Dans les textes mésopotamiens, aucune mention n’est faite en revanche de l’idée que les baisers puissent transmettre des maladies. « Même s’il n’y avait évidemment pas de théorie microbienne, il y avait déjà l’idée qu’on pouvait se prémunir contre les contaminations, notamment celles liées aux fluides corporels, explique l’assyriologue. Une lettre de 1 775 avant J.-C. raconte qu’une femme était tombée malade dans le harem d’un palais, avec des lésions visibles. Pour éviter l’infection, instruction avait été donné de ne pas boire dans sa coupe, de ne pas dormir dans son lit ou de ne pas s’asseoir sur son siège. »

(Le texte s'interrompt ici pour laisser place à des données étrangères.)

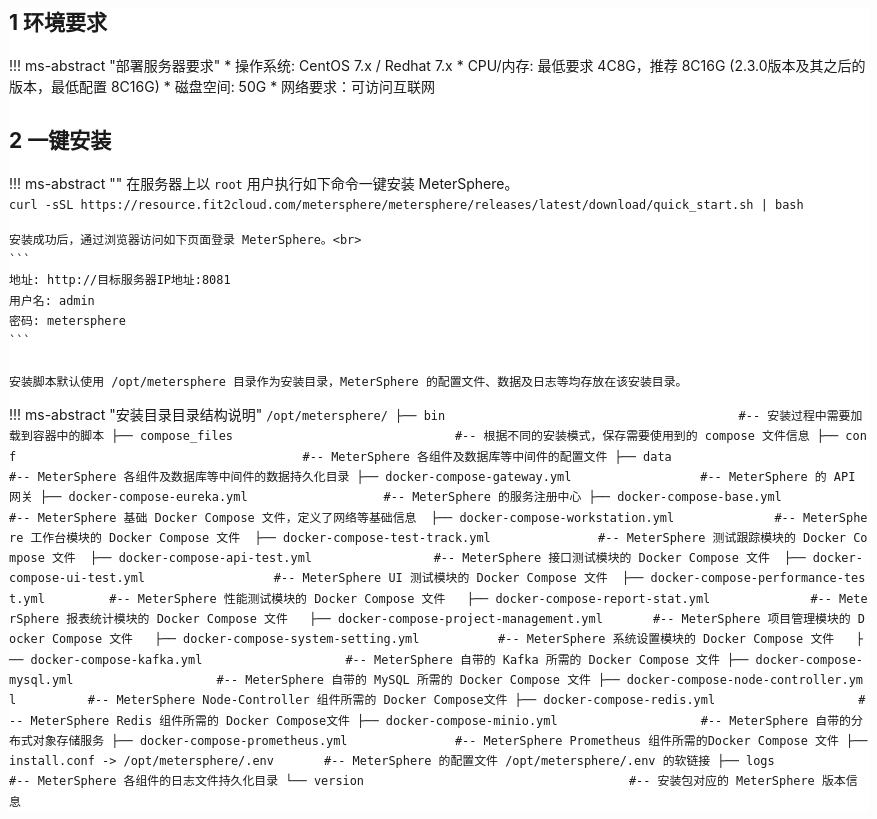 ## 1 环境要求
!!! ms-abstract "部署服务器要求"
    * 操作系统: CentOS 7.x / Redhat 7.x
    * CPU/内存: 最低要求 4C8G，推荐 8C16G (2.3.0版本及其之后的版本，最低配置 8C16G)
    * 磁盘空间: 50G
    * 网络要求：可访问互联网

## 2 一键安装
!!! ms-abstract ""
    在服务器上以 `root` 用户执行如下命令一键安装 MeterSphere。<br>
    ```
    curl -sSL https://resource.fit2cloud.com/metersphere/metersphere/releases/latest/download/quick_start.sh | bash
    ```

    安装成功后，通过浏览器访问如下页面登录 MeterSphere。<br>
    ```
    地址: http://目标服务器IP地址:8081
    用户名: admin
    密码: metersphere
    ```

    安装脚本默认使用 /opt/metersphere 目录作为安装目录，MeterSphere 的配置文件、数据及日志等均存放在该安装目录。

!!! ms-abstract "安装目录目录结构说明"
    ```
    /opt/metersphere/
    ├── bin                                         #-- 安装过程中需要加载到容器中的脚本
    ├── compose_files                               #-- 根据不同的安装模式，保存需要使用到的 compose 文件信息
    ├── conf                                        #-- MeterSphere 各组件及数据库等中间件的配置文件
    ├── data                                        #-- MeterSphere 各组件及数据库等中间件的数据持久化目录
    ├── docker-compose-gateway.yml                  #-- MeterSphere 的 API 网关
    ├── docker-compose-eureka.yml                   #-- MeterSphere 的服务注册中心
    ├── docker-compose-base.yml                     #-- MeterSphere 基础 Docker Compose 文件，定义了网络等基础信息 
    ├── docker-compose-workstation.yml              #-- MeterSphere 工作台模块的 Docker Compose 文件 
    ├── docker-compose-test-track.yml               #-- MeterSphere 测试跟踪模块的 Docker Compose 文件 
    ├── docker-compose-api-test.yml                 #-- MeterSphere 接口测试模块的 Docker Compose 文件 
    ├── docker-compose-ui-test.yml                  #-- MeterSphere UI 测试模块的 Docker Compose 文件 
    ├── docker-compose-performance-test.yml         #-- MeterSphere 性能测试模块的 Docker Compose 文件  
    ├── docker-compose-report-stat.yml              #-- MeterSphere 报表统计模块的 Docker Compose 文件  
    ├── docker-compose-project-management.yml       #-- MeterSphere 项目管理模块的 Docker Compose 文件  
    ├── docker-compose-system-setting.yml           #-- MeterSphere 系统设置模块的 Docker Compose 文件  
    ├── docker-compose-kafka.yml                    #-- MeterSphere 自带的 Kafka 所需的 Docker Compose 文件
    ├── docker-compose-mysql.yml                    #-- MeterSphere 自带的 MySQL 所需的 Docker Compose 文件
    ├── docker-compose-node-controller.yml          #-- MeterSphere Node-Controller 组件所需的 Docker Compose文件
    ├── docker-compose-redis.yml                    #-- MeterSphere Redis 组件所需的 Docker Compose文件
    ├── docker-compose-minio.yml                    #-- MeterSphere 自带的分布式对象存储服务
    ├── docker-compose-prometheus.yml               #-- MeterSphere Prometheus 组件所需的Docker Compose 文件
    ├── install.conf -> /opt/metersphere/.env       #-- MeterSphere 的配置文件 /opt/metersphere/.env 的软链接
    ├── logs                                        #-- MeterSphere 各组件的日志文件持久化目录
    └── version                                     #-- 安装包对应的 MeterSphere 版本信息
    ```
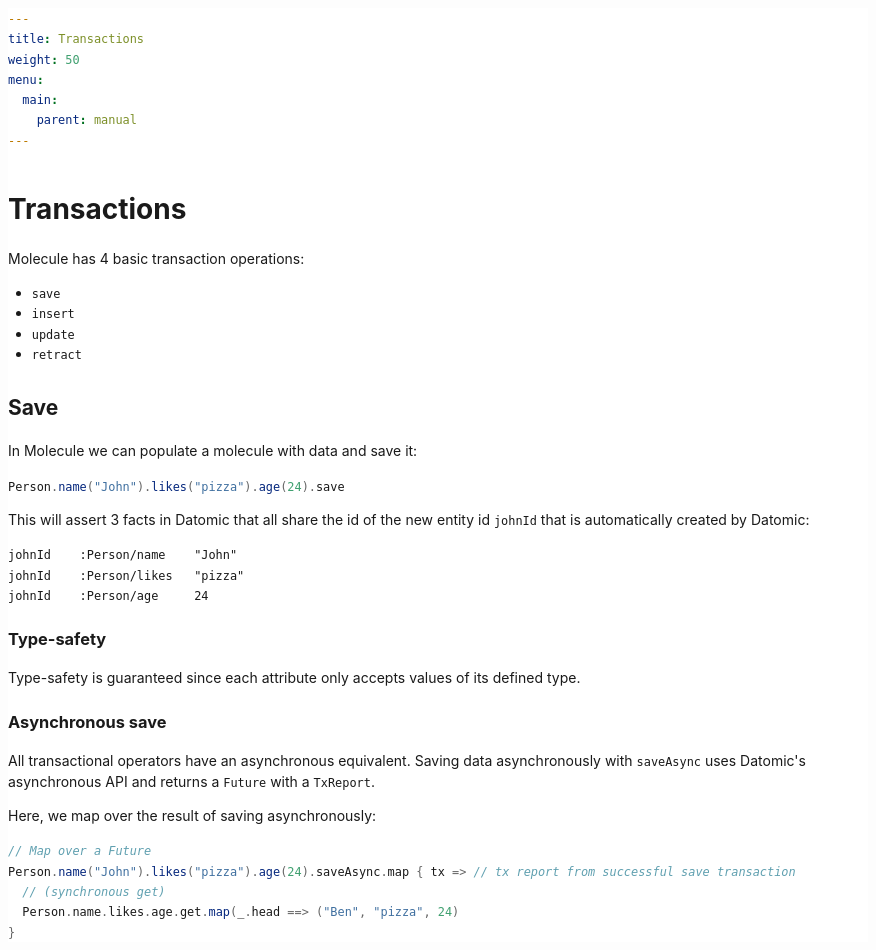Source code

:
 ```yaml
---
title: Transactions
weight: 50
menu:
  main:
    parent: manual
---
```


# Transactions

Molecule has 4 basic transaction operations:

- `save`
- `insert`
- `update`
- `retract`



## Save

In Molecule we can populate a molecule with data and save it:

```scala
Person.name("John").likes("pizza").age(24).save
```

This will assert 3 facts in Datomic that all share the id of the new entity id `johnId` that is automatically created by Datomic:

```
johnId    :Person/name    "John"
johnId    :Person/likes   "pizza"
johnId    :Person/age     24
```

### Type-safety

Type-safety is guaranteed since each attribute only accepts values of its defined type.


### Asynchronous save

All transactional operators have an asynchronous equivalent. Saving data asynchronously with `saveAsync` uses Datomic's asynchronous API and returns a `Future` with a `TxReport`.

Here, we map over the result of saving asynchronously:

```scala
// Map over a Future
Person.name("John").likes("pizza").age(24).saveAsync.map { tx => // tx report from successful save transaction
  // (synchronous get)
  Person.name.likes.age.get.map(_.head ==> ("Ben", "pizza", 24)
}
```
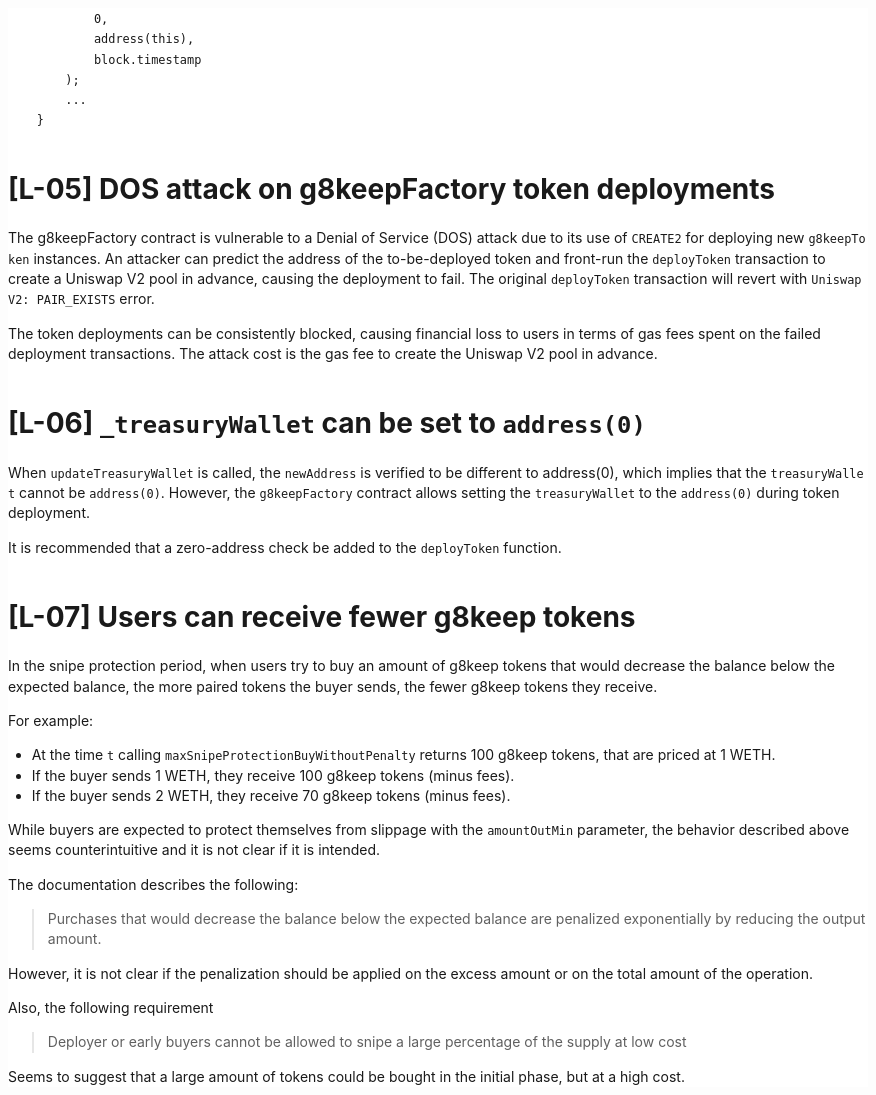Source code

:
 ```diff
            0,
            address(this),
            block.timestamp
        );
        ...
    }
```

# [L-05] DOS attack on g8keepFactory token deployments

The g8keepFactory contract is vulnerable to a Denial of Service (DOS) attack due to its use of `CREATE2` for deploying new `g8keepToken` instances. An attacker can predict the address of the to-be-deployed token and front-run the `deployToken` transaction to create a Uniswap V2 pool in advance, causing the deployment to fail. The original `deployToken` transaction will revert with `UniswapV2: PAIR_EXISTS` error.

The token deployments can be consistently blocked, causing financial loss to users in terms of gas fees spent on the failed deployment transactions. The attack cost is the gas fee to create the Uniswap V2 pool in advance.

# [L-06] `_treasuryWallet` can be set to `address(0)`

When `updateTreasuryWallet` is called, the `newAddress` is verified to be different to address(0), which implies that the `treasuryWallet` cannot be `address(0)`. However, the `g8keepFactory` contract allows setting the `treasuryWallet` to the `address(0)` during token deployment.

It is recommended that a zero-address check be added to the `deployToken` function.

# [L-07] Users can receive fewer g8keep tokens

In the snipe protection period, when users try to buy an amount of g8keep tokens that would decrease the balance below the expected balance, the more paired tokens the buyer sends, the fewer g8keep tokens they receive.

For example:

- At the time `t` calling `maxSnipeProtectionBuyWithoutPenalty` returns 100 g8keep tokens, that are priced at 1 WETH.
- If the buyer sends 1 WETH, they receive 100 g8keep tokens (minus fees).
- If the buyer sends 2 WETH, they receive 70 g8keep tokens (minus fees).

While buyers are expected to protect themselves from slippage with the `amountOutMin` parameter, the behavior described above seems counterintuitive and it is not clear if it is intended.

The documentation describes the following:

> Purchases that would decrease the balance below the expected balance are penalized exponentially by reducing the output amount.

However, it is not clear if the penalization should be applied on the excess amount or on the total amount of the operation.

Also, the following requirement

> Deployer or early buyers cannot be allowed to snipe a large percentage of the supply at low cost

Seems to suggest that a large amount of tokens could be bought in the initial phase, but at a high cost.
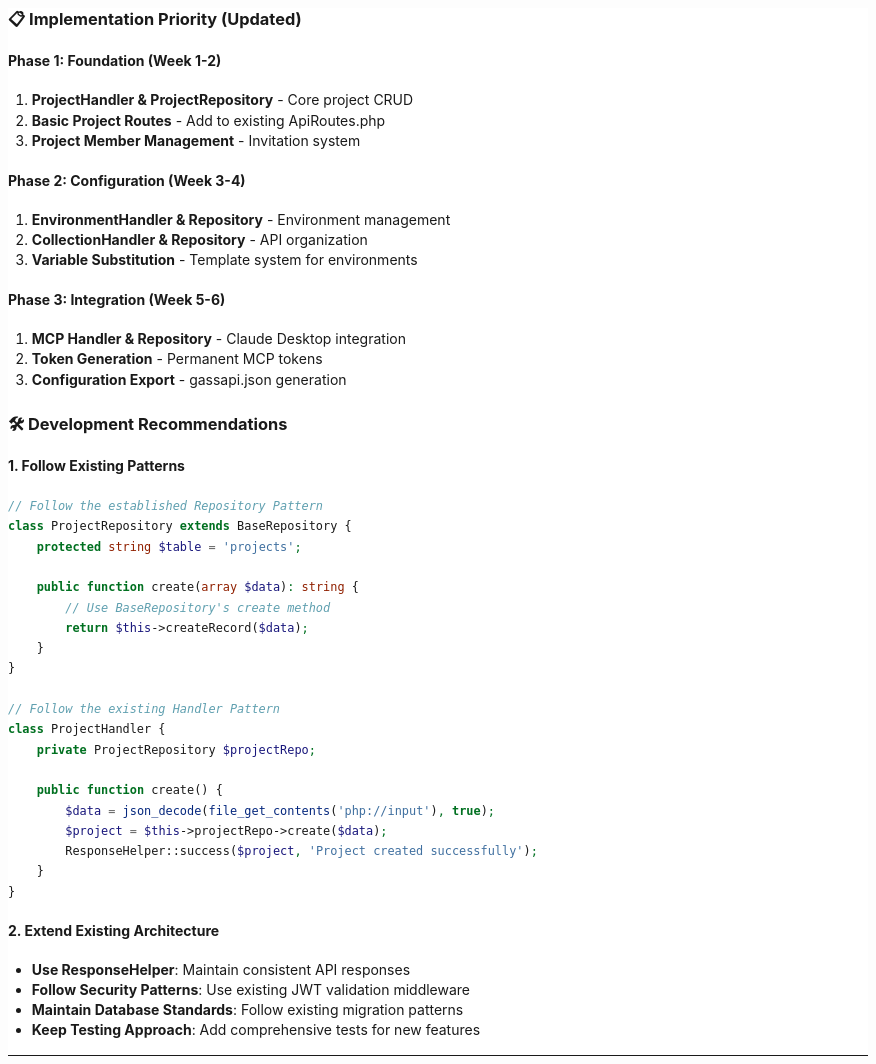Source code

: ### 📋 **Implementation Priority (Updated)**

#### Phase 1: Foundation (Week 1-2)
1. **ProjectHandler & ProjectRepository** - Core project CRUD
2. **Basic Project Routes** - Add to existing ApiRoutes.php
3. **Project Member Management** - Invitation system

#### Phase 2: Configuration (Week 3-4)
1. **EnvironmentHandler & Repository** - Environment management
2. **CollectionHandler & Repository** - API organization
3. **Variable Substitution** - Template system for environments

#### Phase 3: Integration (Week 5-6)
1. **MCP Handler & Repository** - Claude Desktop integration
2. **Token Generation** - Permanent MCP tokens
3. **Configuration Export** - gassapi.json generation

### 🛠️ **Development Recommendations**

#### 1. **Follow Existing Patterns**
```php
// Follow the established Repository Pattern
class ProjectRepository extends BaseRepository {
    protected string $table = 'projects';

    public function create(array $data): string {
        // Use BaseRepository's create method
        return $this->createRecord($data);
    }
}

// Follow the existing Handler Pattern
class ProjectHandler {
    private ProjectRepository $projectRepo;

    public function create() {
        $data = json_decode(file_get_contents('php://input'), true);
        $project = $this->projectRepo->create($data);
        ResponseHelper::success($project, 'Project created successfully');
    }
}
```

#### 2. **Extend Existing Architecture**
- **Use ResponseHelper**: Maintain consistent API responses
- **Follow Security Patterns**: Use existing JWT validation middleware
- **Maintain Database Standards**: Follow existing migration patterns
- **Keep Testing Approach**: Add comprehensive tests for new features

---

« Si les traces prouvées de baisers remontent à 4 500 ans en Mésopotamie, cela ne veut pas du tout dire que cela a été inventé à cet endroit et que personne ne s’embrassait avant, estime Troels Pank Arboell. Des signes indirects montrent plutôt que c’est sûrement une pratique bien plus ancienne. La sculpture préhistorique des amants d’Ain Sakhri, retrouvée en Israël et datant de plus de 11 000 ans, représente deux corps enlacés, dont les têtes se touchent. Ce n’est pas une preuve absolue, mais c’est un indice intéressant. Et dans un autre domaine, des scientifiques pensent qu’un microbe buccal, Methanobrevibacter oralis, a pu se transmettre de Neandertal à Homo sapiens il y a plus de 100 000 ans par un échange de salive. » Le mystère du premier baiser de l’humanité risque d’être gardé pour toujours par ceux qui l’ont pratiqué. C. V.